Originally Published in the Doylestown Patriot, November 2, 2006
At last week’s Committe for Alternative Route 202 Plan meeting, chair Jack A. Artale expressed aggravation with PennDOT’s “watering down” of the project.
The proposed construction and improvements of Route 202, section 700 that runs from Route 63 (Welsh Road) to its connection with Route 611 in Doylestown, has continued to meet with resistance from residents and traffic experts alike.
Jack A. Artale, now retired, spent almost his entire adult career in highway design and traffic engineering and now heads the Committee for an Alternative Route 202 Plan.
“This is an area of Central Bucks that is growing rapidly and PennDOT is short changing us,” Artale said.
Artale’s criticisms center around what he believes to be an unnecessary watering down of the project from the original proposed bypass to PennDOT’s new plan for a parkway.
“PennDOT’s parkway concept is a degraded form of a modern highway,” Artale wrote in a column in the Intelligencer last month. “Its substandard design is compromised of narrow lanes and shoulders, low design speed and the limitation of only two lanes for most of its length.”

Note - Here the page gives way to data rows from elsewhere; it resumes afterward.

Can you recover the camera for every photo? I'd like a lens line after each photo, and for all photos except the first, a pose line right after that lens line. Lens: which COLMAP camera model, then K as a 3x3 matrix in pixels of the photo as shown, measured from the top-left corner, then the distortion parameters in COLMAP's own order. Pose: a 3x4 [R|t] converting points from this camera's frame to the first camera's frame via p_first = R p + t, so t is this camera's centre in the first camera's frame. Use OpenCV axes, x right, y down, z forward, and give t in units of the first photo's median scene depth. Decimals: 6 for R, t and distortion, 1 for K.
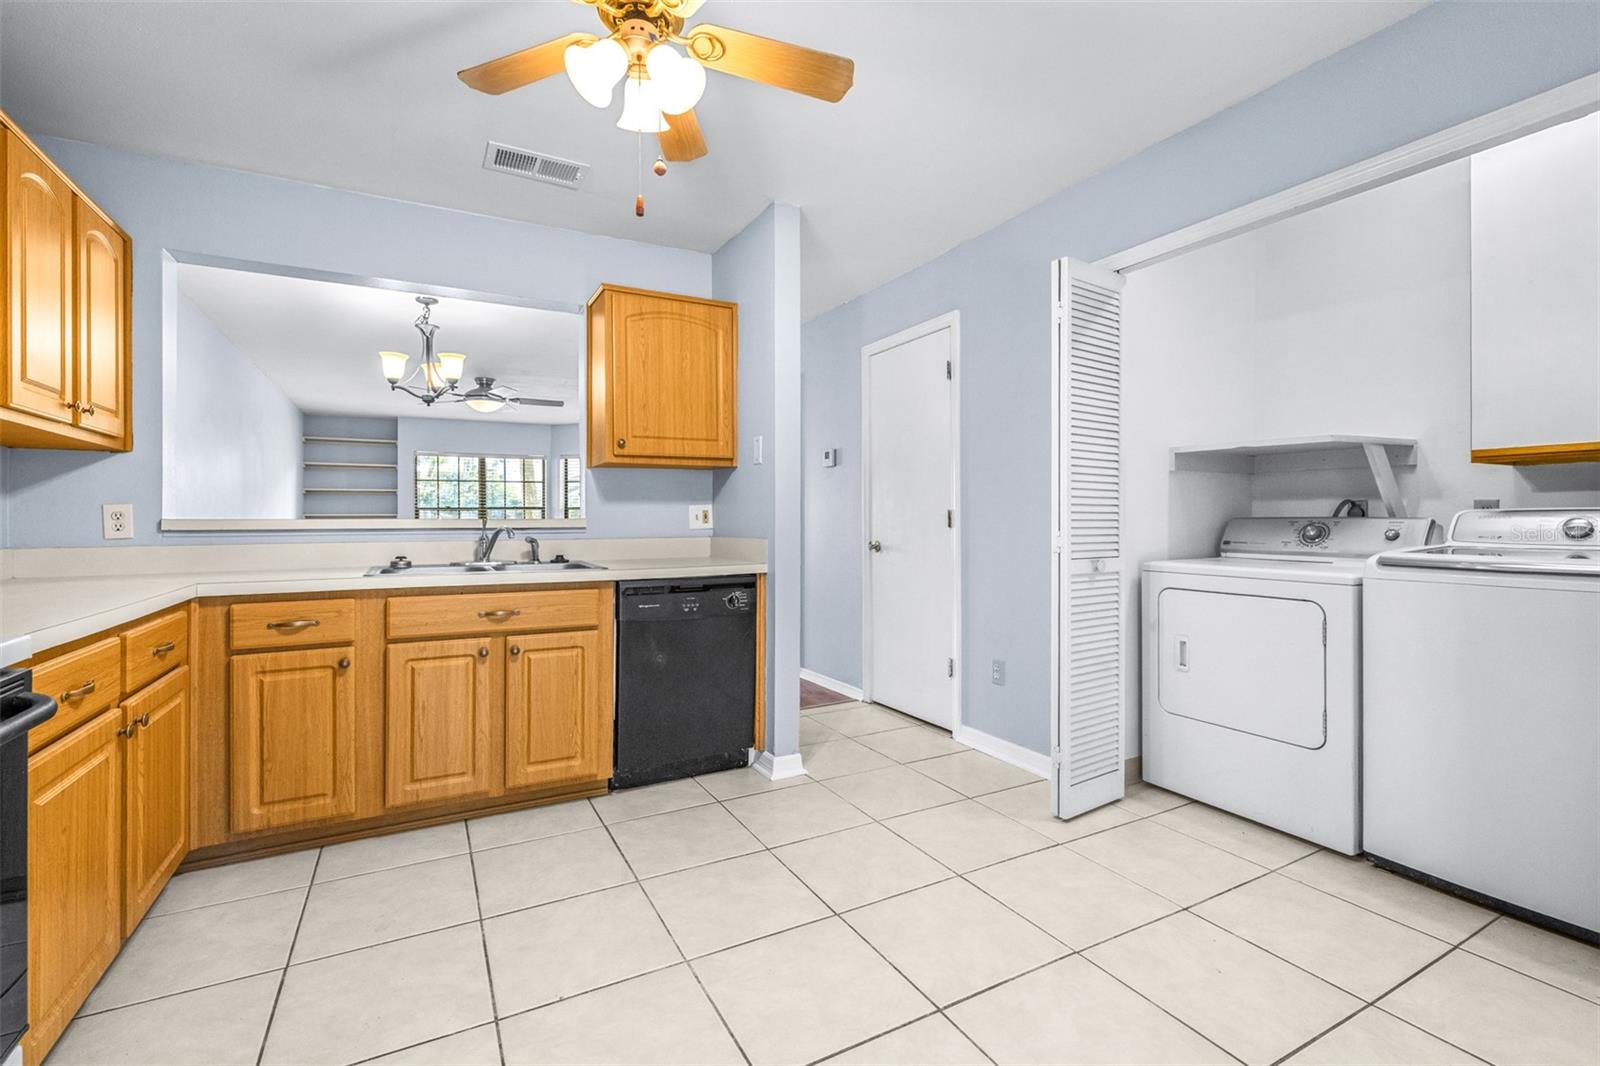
lens RADIAL K [[703.5, 0, 783.5], [0, 703.5, 521.7], [0, 0, 1]] dist [-0.001441, -0.000298]
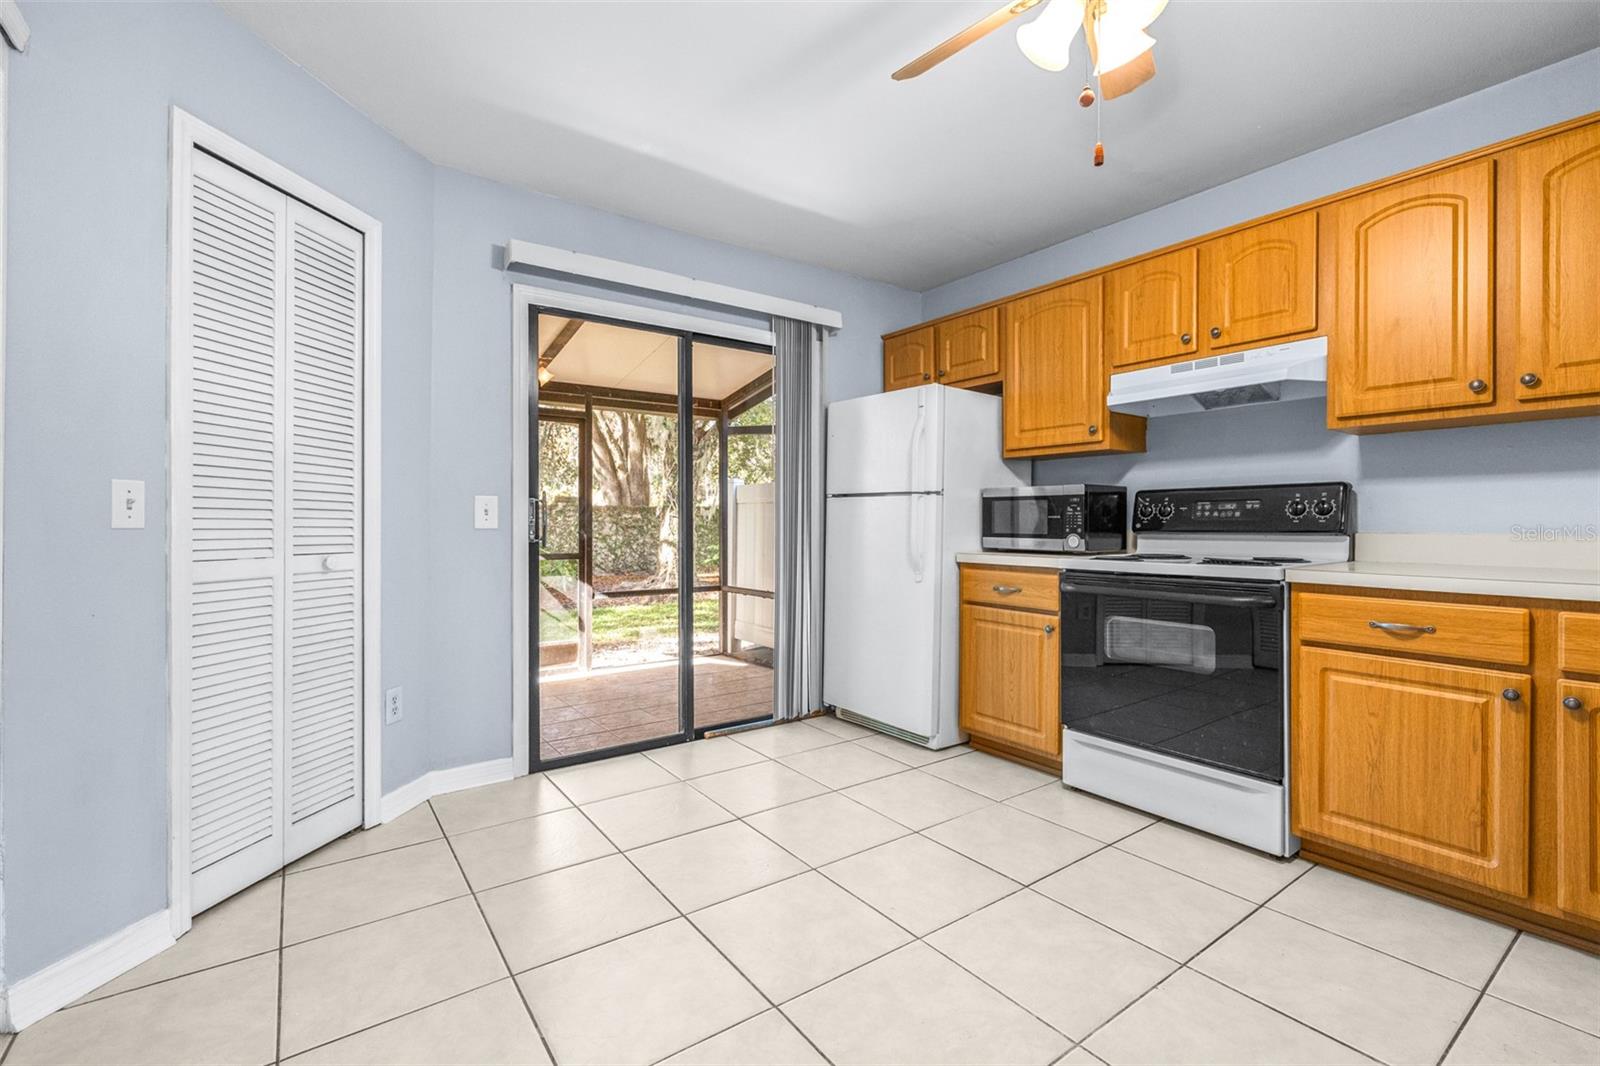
lens RADIAL K [[703.5, 0, 783.5], [0, 703.5, 521.7], [0, 0, 1]] dist [-0.001441, -0.000298]
pose [[-0.990967, 0.002634, -0.134082, 0.210288], [0.002202, 0.999992, 0.003368, 0.013997], [0.134090, 0.003043, -0.990964, 1.207229]]
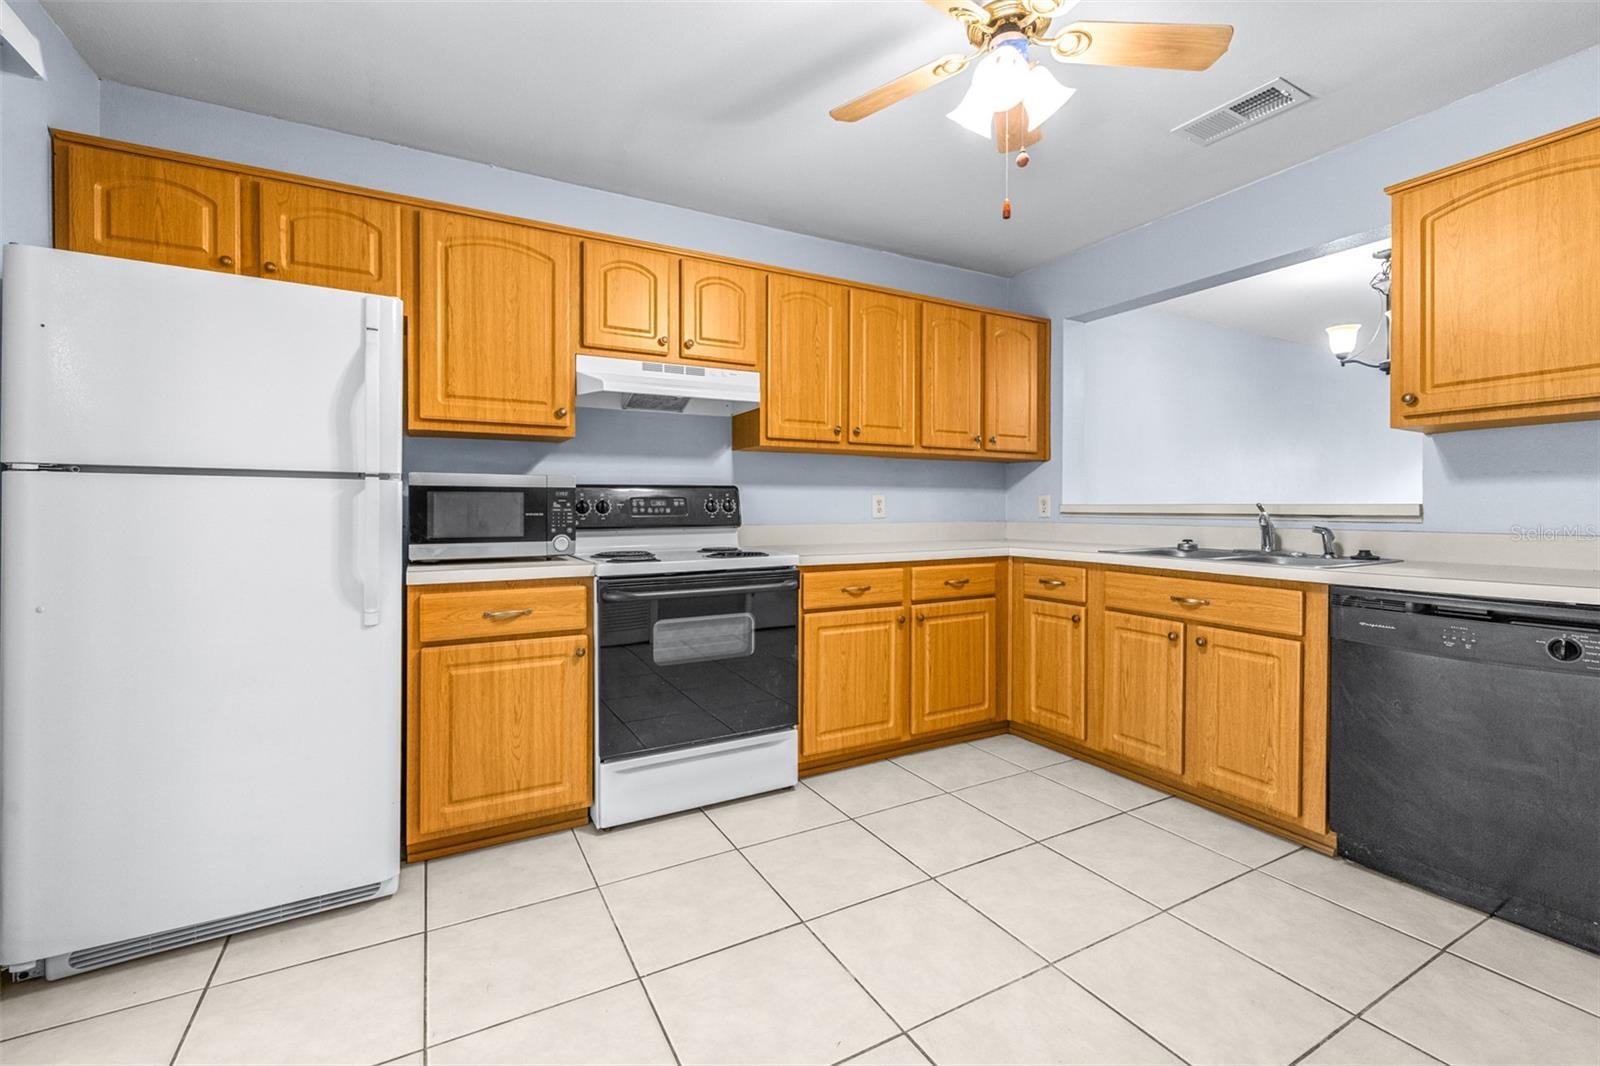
lens RADIAL K [[687.0, 0, 821.9], [0, 687.0, 511.6], [0, 0, 1]] dist [0.001715, 0.000352]
pose [[0.040131, 0.010594, -0.999138, 0.541427], [-0.002199, 0.999942, 0.010515, -0.003225], [0.999192, 0.001775, 0.040152, 0.447823]]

“A policy was developed by an association of all 50 states. They agreed to have a national standard [for highway construction],” Artail said. “If you don’t follow this standard the federal government won’t give you any aid for the construction of the road because it doesn’t meet standards.”
The proposed parkway design provides 11 feet width for travel lanes and 5 feet width for shoulders, but the federal government standards require 12 feet width for travel lanes and 8 feet for shoulders.

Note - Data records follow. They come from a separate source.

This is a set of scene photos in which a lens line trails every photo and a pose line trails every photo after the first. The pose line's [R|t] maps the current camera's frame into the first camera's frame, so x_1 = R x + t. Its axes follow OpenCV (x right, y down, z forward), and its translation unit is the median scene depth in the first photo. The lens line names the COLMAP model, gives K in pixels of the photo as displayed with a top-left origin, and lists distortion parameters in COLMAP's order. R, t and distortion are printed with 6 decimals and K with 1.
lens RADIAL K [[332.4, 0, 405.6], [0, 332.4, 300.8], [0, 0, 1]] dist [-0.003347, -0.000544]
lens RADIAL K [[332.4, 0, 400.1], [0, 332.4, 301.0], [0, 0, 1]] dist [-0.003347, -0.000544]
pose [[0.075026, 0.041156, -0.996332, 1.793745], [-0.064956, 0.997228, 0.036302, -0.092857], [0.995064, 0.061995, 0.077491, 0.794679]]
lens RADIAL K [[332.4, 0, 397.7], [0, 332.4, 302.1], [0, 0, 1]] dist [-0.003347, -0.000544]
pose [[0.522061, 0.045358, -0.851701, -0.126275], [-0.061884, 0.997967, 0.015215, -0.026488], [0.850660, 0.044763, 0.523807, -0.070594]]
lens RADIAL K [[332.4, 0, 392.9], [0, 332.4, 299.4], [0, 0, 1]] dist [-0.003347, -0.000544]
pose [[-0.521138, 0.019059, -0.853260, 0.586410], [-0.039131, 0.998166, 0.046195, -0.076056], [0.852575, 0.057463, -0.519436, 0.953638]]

Artale who has access to traffic projections created by the independent Delaware Valley Regional Planning Commission, claims traffic will not be significantly alleviated in the long run.
“[According to the commissions projections,] by the year 2020 there will be as much traffic on the four lane construction as on the two lane.”
George Niblock is Chair of the Bucks County Economic Development Commission.
According to Niblock, the projected cost of the bypass was estimated at $465 million, of which 80 percent would be paid by the federal government leaving the state with an obligation to pay $93 million. The cost of the proposed parkway is now totaling $200 million.
“In addition to the $200 million to construct the parkway, the state must repay $83 million to the federal government because PennDOT has selected a roadway that the Federal Housing Administration determined… would not solve the congestion problems on existing route 202,” Niblock said.
Artale theorizes Buckingham is partially to blame since the town often opposes development and contributes heavily to Governor Rendell’s campaign.
Artale admits that highway construction does tend to lead to quick and undesirable development but insist this is not valid cause for slowing construction.
“Don’t put the blame on the highway, put the blame on towns that give into the temptation to upzone,” he said.
“[PenDOT] is arrogant. They aren’t beholden to anyone except the governor,” Artale said. “‘Take it or leave it’, that’s they’re response.”
“So much of this is hidden from view,” he said. “PennDOT is not candid.”
Originally Published in the Doylestown Patriot, November 2, 2006
Artale makes several suggestions to improve both road safety and to help alleviate the cost to the state.
“The design criteria indicate travel lanes of 12 feet width and shoulders of 8 feet. To save on cost, bridge overpasses could have shoulders of a reduced width,” Artail said. “Following highway standards, a design speed of 40 mph is unjustified. The original four-lane bypass was to have a design speed of 65 mph.”
Artale also suggest building the road in such a way as to create room for adding additional lanes with a concrete barrier for safety when more funds become available and alleviating local traffic by allowing more access points along the road.